SUNY chancellor: COVID testing will be 'ongoing strategy for some time,' even after vaccine approved

Dec 11, 2020

James Malatras says he is "on a good path of getting a lot of good things done," but he gives himself a grade of "Incomplete" as he approaches the end of his first semester as SUNY chancellor.

Speaking with public radio in Albany Thursday, Malatras admitted there were some "early issues" managing COVID this fall, but he worked with faculty and students to come up with "uniform standards" to better manage cases of the virus.

"I know Thanksgiving, for instance, was really tough for many students," Malatras said. "I mean, some of our students didn't go home, right. They were on campus because they either contracted the virus and they had no place to go or given the economic issues out there right now, without a dormitory, a roof over their head, they really wouldn't have a place to live. So we try to get back by doing meals and things for them."

Malatras said nearly 600,000 SUNY students, faculty and staff have been tested over the course of the semester. For Thanksgiving alone, it was 153,000, with 0.6% -- or several hundred people -- coming back positive. The chancellor said he was pleased the numbers were "very low."

He said even after a vaccine is approved, "testing is going to be an ongoing strategy for some time" across the university system, as it will take "some time" for people to get vaccinated.

"Now it's bearing fruit," Malatras said. "We came up with the number one test in the world, the number one saliva test in the world. We're leading the state-of-the-art vaccination program working with Pfizer. So right here, I mean, it is a proud moment for public higher education, a chancellor who just came in new, to see all of the great capacity that we have to be an integral part of our society."

Malatras also talked about how COVID will impact Excelsior Scholarships next year, as well as the new free online training program announced by SUNY.

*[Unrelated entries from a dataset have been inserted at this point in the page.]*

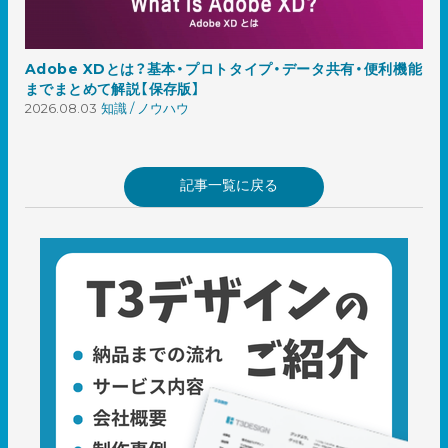
Adobe XDとは？基本・プロトタイプ・データ共有・便利機能
までまとめて解説【保存版】
2026.08.03
知識 / ノウハウ
記事一覧に戻る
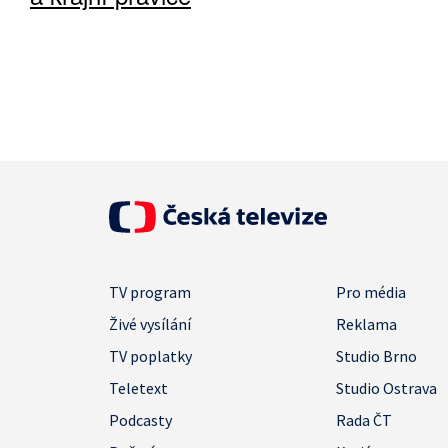
TV program
Pro média
Živé vysílání
Reklama
TV poplatky
Studio Brno
Teletext
Studio Ostrava
Podcasty
Rada ČT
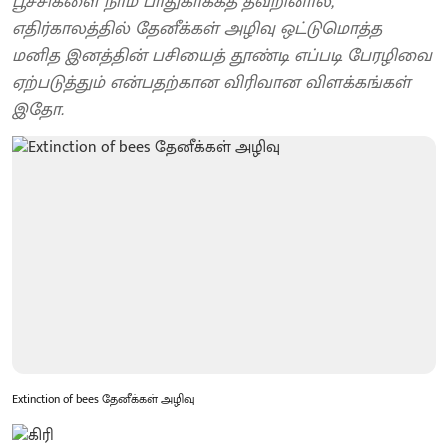
பூச்சிகளை நாம் பாதுகாக்கத் தவறினால்,
எதிர்காலத்தில் தேனீக்கள் அழிவு ஒட்டுமொத்த
மனித இனத்தின் பசியைத் தூண்டி எப்படி பேரழிவை
ஏற்படுத்தும் என்பதற்கான விரிவான விளக்கங்கள்
இதோ.
Extinction of bees தேனீக்கள் அழிவு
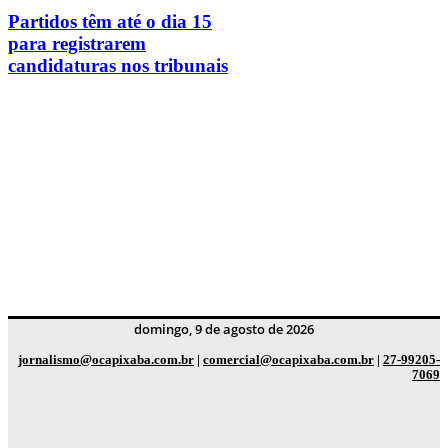
Partidos têm até o dia 15
para registrarem
candidaturas nos tribunais
domingo, 9 de agosto de 2026
jornalismo@ocapixaba.com.br
|
comercial@ocapixaba.com.br
|
27-99205-
7069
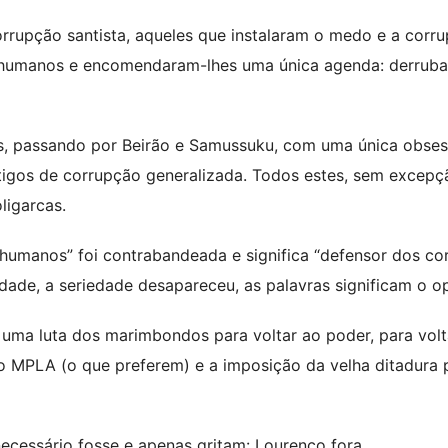
corrupção santista, aqueles que instalaram o medo e a corr
os humanos e encomendaram-lhes uma única agenda: derrub
s, passando por Beirão e Samussuku, com uma única obses
tigos de corrupção generalizada. Todos estes, sem excepç
ligarcas.
 humanos” foi contrabandeada e significa “defensor dos co
lidade, a seriedade desapareceu, as palavras significam o o
uma luta dos marimbondos para voltar ao poder, para vol
o MPLA (o que preferem) e a imposição da velha ditadura 
 necessário fosse e apenas gritam: Lourenço fora.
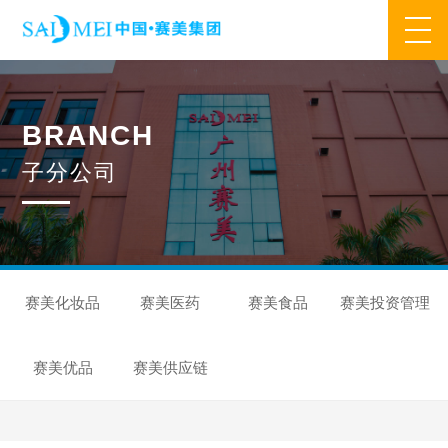
网站首页
B
R
A
N
C
H
业务范围
子
分
公
司
核心业务
合作模式
合作流程
产品中心
核心优势
研发优势
管理优势
品质优势
产能优势
设备优势
售后优势
创新优势
营销优势
赛美化妆品
赛美医药
赛美食品
赛美投资管理
旗下品牌
赛美优品
赛美供应链
集万草®
完美宜生®
抖抖舒®
赛美姿®
赛美雅®
关于我们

"Which will provide free training and certifications to New Yorkers who want to get their foot into higher education," he said. "So especially people who aren't necessarily college ready, we're offering college preparation courses for free. And then we're providing certifications in areas for free to New Yorkers in critical need areas now, like pharmacy or home health aides and other areas, to get them excited about the potential of a new career. "You've done well? You're now automatically admitted to any of our 30 community colleges or Empire State College."

Malatras was also asked about possible budget cuts, as COVID continues to drain state resources. The chancellor gavce the example of "do away with private leases" in order to focus on the "core academic mission."

"This fall, we expanded mental health services to every one of our students on campus because they needed it in this COVID environment, they needed it being isolated," he said. "So you have to prioritize your budget around those things that are the most important. So we're going to take a deep look into all of those areas to see where we can reduce our costs, protect our core academic programming, because ultimately, it's about our students."

CORRECTED Dec. 11 @ 2:47 p.m.: An earlier version of this story mistated SUNY's pre-Thanksgiving testing positivity rate as 6% instead of 0.6%.